Even with Bosh back and healthy, the Heat don't work from the inside out. If they're going to find a way to work in the paint, it'll be through James and Wade taking advantage of any defensive mismatches. Their inability to play at a high level inside almost cost them against Kevin Garnett and the Celtics.
Durant has shown in each round of these playoffs that when closing time comes, he's the man for the job. He might be taking the shots, he might be drawing the defensive attention and creating space for someone else (Harden especially) to take the big shots. But he's going to be the one whose actions dictate things at crunch time for the Thunder, with Westbrook and Harden following his lead.

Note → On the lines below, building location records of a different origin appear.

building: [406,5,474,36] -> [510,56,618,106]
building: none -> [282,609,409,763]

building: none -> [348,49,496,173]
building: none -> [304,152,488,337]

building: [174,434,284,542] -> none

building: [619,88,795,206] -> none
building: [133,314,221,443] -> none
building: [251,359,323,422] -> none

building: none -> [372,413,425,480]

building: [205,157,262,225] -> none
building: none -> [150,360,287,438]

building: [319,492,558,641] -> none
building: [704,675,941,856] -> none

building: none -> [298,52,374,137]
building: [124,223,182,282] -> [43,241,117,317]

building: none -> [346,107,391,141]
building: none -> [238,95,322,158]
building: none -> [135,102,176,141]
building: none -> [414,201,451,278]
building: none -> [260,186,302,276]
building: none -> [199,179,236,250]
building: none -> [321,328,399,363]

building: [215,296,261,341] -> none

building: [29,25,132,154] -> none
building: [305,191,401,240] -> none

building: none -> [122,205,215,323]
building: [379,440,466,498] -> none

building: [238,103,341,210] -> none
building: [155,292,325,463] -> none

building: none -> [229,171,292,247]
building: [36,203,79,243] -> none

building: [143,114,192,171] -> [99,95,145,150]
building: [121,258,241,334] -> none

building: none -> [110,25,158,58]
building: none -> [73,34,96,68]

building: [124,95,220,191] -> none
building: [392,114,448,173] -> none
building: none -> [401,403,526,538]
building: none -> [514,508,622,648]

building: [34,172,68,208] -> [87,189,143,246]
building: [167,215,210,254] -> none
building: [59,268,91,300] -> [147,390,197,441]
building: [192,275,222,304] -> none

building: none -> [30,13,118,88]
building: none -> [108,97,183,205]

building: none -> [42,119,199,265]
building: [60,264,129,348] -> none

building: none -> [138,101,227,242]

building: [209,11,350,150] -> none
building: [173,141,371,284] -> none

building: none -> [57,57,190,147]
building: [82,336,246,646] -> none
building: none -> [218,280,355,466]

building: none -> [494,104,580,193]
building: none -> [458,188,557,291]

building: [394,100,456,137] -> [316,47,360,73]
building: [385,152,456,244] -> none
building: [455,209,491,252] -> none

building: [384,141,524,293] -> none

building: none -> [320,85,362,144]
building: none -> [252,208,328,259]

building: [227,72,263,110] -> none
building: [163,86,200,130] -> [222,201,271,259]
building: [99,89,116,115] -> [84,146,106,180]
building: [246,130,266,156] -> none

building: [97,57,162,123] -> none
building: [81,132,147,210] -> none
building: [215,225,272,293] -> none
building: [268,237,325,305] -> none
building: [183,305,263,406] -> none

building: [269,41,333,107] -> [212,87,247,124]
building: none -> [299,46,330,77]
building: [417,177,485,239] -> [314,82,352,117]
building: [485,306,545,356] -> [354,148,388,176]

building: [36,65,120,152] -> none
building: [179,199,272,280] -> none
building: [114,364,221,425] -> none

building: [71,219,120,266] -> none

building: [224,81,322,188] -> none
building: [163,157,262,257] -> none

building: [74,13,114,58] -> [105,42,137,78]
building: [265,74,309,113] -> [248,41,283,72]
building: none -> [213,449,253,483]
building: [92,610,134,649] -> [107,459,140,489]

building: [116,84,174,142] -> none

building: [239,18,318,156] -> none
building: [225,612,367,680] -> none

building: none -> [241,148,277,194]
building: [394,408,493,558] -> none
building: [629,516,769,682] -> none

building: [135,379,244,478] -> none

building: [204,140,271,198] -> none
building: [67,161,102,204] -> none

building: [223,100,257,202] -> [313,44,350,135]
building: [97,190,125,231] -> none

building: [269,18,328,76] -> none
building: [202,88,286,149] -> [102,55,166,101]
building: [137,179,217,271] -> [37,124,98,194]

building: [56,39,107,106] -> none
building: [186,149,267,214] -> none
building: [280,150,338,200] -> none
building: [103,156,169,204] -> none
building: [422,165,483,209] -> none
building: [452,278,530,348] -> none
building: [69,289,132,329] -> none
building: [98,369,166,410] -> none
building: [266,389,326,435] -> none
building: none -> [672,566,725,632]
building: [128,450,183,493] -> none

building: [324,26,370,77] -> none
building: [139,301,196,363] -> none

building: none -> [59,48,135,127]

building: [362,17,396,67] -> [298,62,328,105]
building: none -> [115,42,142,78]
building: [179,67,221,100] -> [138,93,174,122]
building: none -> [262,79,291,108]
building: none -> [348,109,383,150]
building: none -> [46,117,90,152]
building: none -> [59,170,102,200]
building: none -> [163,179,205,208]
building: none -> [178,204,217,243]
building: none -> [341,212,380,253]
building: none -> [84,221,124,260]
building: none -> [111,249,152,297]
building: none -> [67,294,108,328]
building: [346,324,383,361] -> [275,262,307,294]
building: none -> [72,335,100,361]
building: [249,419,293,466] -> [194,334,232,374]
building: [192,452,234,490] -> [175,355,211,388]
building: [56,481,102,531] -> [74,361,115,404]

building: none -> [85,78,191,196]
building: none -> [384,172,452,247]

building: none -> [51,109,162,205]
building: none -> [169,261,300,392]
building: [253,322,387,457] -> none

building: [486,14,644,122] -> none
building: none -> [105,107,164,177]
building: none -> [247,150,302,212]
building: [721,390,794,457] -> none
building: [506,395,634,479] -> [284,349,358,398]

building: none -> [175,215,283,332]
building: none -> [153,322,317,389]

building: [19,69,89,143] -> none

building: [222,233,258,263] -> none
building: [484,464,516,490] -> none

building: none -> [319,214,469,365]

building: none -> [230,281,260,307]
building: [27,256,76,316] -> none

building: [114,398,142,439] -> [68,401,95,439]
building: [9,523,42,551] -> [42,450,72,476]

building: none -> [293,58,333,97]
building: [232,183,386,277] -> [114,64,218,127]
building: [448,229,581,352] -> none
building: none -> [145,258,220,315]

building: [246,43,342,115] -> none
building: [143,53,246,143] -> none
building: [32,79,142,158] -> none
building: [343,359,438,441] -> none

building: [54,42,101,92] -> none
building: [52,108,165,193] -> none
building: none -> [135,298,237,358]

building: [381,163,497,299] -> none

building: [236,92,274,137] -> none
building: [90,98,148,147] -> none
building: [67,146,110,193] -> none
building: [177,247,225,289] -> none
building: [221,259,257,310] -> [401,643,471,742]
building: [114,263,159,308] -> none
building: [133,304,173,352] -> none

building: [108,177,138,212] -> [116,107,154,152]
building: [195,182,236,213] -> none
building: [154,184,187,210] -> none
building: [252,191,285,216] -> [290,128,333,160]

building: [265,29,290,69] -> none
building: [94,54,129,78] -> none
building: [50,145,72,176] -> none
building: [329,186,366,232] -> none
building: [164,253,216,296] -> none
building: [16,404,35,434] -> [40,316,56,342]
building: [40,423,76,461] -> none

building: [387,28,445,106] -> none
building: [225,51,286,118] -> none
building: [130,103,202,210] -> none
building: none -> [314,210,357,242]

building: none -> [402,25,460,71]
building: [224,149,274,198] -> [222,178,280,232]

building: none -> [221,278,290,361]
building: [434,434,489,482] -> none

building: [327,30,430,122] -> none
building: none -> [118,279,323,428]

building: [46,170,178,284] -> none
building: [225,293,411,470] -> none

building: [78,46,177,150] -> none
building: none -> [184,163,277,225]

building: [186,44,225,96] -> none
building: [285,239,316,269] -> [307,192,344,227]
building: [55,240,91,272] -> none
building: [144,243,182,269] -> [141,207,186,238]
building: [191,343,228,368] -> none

For years Wade has been lauded for his crunch time abilities, and with good reason. But even he admitted after Game 7 of the Eastern Conference finals that this team will go as far as James can carry them. James delivered them from the jaws of defeat in Games 6 and 7 of the conference finals and he'll have to carry that same load in crunch time for the duration of this series.
Westbrook surely noticed the problems the Heat had containing fellow All-Star point guard Rajon Rondo in the conference finals. He'll be at his attacking best in this series. But the Thunder need him to be precise in how he chooses to attack the Heat. An aggressive Westbrook could mean first for the Heat. A reckless Westbrook could mean doom for the Thunder. He has to keep his emotions in check and resist the urge, the way he did against Tony Parker in the Western Conference finals, to turn this into a Russell-against-the-world contest.
The Heat survived a lot in this postseason, without Bosh, without Wade playing at his usual elite level every night and without knowing where this "roller coaster" ride of season, as Heat owner Micky Arison put it, was headed from night to night. But the one thing they cannot survive in this series is a power outage from the supporting cast of Haslem, Chalmers, Battier, Mike Miller and crew. They cannot win this series without the proper support from their supporting cast.
Go back and check most any preseason prediction about which two teams would meet here and almost everyone had either the Thunder or Heat, or both. Neither team came all this way for anything other than an epic series. Thunder in 7.